Ticaret Savaşında Kaybeden Kim?

Tarih:

On yıllardır, özellikle Çin ve Avrupa ülkeleri, ürettiklerinden daha az tüketerek Amerika’ya mal sattı ve karşılığında giderek büyüyen bir ABD doları stoğu biriktirdi. Bu durum, ABD’nin ürettiğinden daha fazla tüketmesi ve sürekli ticaret açıkları vermesi sayesinde mümkün oldu. ABD, bu açıkları borçlanarak finanse etti ve Çinli ve Avrupalı yatırımcılar bu borçları satın almaktan memnuniyet duydu.

Başkan Donald Trump, bu durumu kabul etmeye yanaşmıyor. Yönetimi, yatırım yönetimi firması Bridgewater Associates‘in “modern merkantilizm” olarak adlandırdığı bir ekonomik yaklaşıma hız verdi. Bu yaklaşım, ticaret açıklarının ulusal servet ve güce tehdit oluşturduğunu savunuyor.

Trump ve birçok destekçisi, sürekli ticaret açıklarının Amerika’yı diğer ekonomilere tehlikeli bir şekilde bağımlı hale getirdiğine, ulusal güvenliği riske attığına ve istikrarlı orta sınıf işlerini baltaladığına inanıyor. Bu nedenle, Trump yönetimi tarifeler uyguluyor ve şu anda manşetlere çıkan diğer politikaları hayata geçiriyor.

ABD Üstün Konumda

Modern merkantilist politikalar tüm Amerikan rakiplerini hedef alsa da, Avrupa’nın ekonomik motoru için özel bir tehdit oluşturuyor.

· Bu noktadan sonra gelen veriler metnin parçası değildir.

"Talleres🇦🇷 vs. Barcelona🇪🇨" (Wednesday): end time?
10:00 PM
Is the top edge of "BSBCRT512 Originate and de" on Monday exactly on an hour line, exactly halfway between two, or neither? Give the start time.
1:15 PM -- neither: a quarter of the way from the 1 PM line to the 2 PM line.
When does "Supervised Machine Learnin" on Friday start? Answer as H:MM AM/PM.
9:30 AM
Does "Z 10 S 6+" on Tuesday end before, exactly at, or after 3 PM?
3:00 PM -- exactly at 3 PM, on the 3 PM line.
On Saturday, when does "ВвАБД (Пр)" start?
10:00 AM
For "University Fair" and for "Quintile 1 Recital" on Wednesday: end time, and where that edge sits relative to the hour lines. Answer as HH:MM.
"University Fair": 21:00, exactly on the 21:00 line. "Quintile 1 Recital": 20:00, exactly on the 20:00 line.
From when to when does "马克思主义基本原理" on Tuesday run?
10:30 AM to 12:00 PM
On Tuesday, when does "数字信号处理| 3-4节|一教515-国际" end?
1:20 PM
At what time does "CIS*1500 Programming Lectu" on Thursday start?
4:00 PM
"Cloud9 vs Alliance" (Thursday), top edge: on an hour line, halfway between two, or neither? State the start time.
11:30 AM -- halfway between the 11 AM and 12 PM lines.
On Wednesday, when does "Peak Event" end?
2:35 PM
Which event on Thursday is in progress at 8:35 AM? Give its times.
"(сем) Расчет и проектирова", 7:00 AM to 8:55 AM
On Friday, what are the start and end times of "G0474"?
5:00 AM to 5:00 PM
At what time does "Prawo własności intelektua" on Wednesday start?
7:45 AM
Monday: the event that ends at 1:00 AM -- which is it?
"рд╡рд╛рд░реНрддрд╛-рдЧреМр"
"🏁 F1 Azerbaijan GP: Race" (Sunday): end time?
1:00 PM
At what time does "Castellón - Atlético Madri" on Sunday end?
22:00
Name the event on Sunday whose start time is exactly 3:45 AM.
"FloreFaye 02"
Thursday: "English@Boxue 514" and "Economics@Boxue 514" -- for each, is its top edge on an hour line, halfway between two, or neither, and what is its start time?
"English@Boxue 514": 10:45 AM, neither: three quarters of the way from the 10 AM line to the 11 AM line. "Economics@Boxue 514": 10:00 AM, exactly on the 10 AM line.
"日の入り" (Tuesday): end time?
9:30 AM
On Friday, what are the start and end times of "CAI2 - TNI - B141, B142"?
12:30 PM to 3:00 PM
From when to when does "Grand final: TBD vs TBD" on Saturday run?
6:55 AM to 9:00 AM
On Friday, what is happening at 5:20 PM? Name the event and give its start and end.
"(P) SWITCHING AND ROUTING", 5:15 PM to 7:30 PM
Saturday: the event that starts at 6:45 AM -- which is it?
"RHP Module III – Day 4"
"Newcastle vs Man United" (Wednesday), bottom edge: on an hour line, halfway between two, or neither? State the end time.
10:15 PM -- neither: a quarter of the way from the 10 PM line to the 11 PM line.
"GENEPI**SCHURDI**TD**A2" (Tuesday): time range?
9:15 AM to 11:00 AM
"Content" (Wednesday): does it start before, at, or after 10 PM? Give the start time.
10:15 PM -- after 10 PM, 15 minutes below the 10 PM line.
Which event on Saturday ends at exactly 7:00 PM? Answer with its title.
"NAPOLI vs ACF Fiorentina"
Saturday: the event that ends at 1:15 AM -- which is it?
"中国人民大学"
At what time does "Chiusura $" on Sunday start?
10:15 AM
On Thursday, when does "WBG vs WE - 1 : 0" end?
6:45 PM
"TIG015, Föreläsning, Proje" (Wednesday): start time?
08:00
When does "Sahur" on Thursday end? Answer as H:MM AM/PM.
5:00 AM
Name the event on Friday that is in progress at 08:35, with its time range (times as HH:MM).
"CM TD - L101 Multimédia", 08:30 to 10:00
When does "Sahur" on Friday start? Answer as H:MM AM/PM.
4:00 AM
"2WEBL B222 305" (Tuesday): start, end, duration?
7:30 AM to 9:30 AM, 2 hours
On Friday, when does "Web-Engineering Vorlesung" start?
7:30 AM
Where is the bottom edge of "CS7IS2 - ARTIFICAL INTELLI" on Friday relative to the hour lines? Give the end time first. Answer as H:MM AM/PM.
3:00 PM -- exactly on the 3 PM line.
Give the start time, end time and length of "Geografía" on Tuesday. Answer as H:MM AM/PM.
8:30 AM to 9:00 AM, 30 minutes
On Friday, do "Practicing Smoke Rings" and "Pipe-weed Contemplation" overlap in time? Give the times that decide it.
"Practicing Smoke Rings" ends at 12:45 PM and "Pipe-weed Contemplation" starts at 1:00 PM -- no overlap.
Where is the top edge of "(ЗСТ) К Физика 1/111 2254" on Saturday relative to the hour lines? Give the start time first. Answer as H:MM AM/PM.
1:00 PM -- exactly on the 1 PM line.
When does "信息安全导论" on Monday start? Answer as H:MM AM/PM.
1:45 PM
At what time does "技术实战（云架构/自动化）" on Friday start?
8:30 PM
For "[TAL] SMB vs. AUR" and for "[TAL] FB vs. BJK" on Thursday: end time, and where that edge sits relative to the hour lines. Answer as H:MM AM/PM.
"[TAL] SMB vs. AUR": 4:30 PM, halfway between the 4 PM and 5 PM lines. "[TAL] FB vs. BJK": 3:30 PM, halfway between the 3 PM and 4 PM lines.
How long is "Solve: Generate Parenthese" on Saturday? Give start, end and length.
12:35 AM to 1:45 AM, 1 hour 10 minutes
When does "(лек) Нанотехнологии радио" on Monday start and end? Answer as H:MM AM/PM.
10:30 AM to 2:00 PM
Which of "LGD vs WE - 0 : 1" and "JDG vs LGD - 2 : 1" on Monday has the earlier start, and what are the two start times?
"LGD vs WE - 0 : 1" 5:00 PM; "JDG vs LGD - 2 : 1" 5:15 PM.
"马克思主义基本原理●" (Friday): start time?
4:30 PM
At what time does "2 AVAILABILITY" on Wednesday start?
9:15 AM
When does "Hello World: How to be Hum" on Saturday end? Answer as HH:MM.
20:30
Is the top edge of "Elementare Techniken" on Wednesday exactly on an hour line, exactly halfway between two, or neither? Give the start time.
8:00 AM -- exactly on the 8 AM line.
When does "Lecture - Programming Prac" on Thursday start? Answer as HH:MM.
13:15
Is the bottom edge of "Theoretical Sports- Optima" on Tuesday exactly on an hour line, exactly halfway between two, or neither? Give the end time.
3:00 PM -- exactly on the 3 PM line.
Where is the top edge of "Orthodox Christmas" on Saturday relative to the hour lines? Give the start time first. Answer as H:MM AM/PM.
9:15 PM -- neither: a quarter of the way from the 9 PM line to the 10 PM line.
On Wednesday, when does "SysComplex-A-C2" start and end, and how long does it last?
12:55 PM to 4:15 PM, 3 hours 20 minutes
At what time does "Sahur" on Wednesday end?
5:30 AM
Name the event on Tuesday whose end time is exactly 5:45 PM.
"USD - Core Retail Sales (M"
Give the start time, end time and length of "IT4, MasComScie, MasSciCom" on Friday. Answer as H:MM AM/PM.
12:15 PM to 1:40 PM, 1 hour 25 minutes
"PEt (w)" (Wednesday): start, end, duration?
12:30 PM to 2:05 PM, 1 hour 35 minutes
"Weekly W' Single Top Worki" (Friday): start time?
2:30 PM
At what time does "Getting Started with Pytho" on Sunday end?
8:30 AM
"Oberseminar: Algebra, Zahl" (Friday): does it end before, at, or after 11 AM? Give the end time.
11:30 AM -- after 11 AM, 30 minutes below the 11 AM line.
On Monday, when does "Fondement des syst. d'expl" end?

ABD büyük ticaret açıkları vermeye devam etmeye istekli olmazsa, dünyanın geri kalanı için mevcut olan fazla üretim alanı daralacak.

Ancak bu durum, Avrupa’yı gerekli reformları yapmaya ve ekonomisini yeniden canlandırmaya itebilir. Trump’ın Ukrayna ile ilgili son eylemleri ve açıklamalarından sonra Avrupa, artık güvenlik konusunda ABD’ye güvenemeyeceğini anladı. Bölgenin ekonomik istikrar için de ABD’ye güvenemeyeceğini kabul etmesi gerekiyor.

ABD, ticaret savaşında avantajlı bir konumda bulunuyor çünkü büyük ticaret açıkları veriyor. ABD’nin ithalatı ihracatından fazla olduğu için daha fazla tarife uygulama imkânı var. Ayrıca, Amerikan şirketleri iç yatırımlarını artırır ve tedarik zincirlerini ülke içine geri getirirse, ABD daha fazla kazanç sağlayabilir.

Bu durum, Büyük Buhran dönemindeki ticaret savaşının tam tersidir. 1930’da yürürlüğe giren Smoot-Hawley Tarifesi sırasında ABD ticaret fazlası veren bir ülkeydi, dolayısıyla tarifeler ve korumacı önlemlerden daha fazla zarar gördü.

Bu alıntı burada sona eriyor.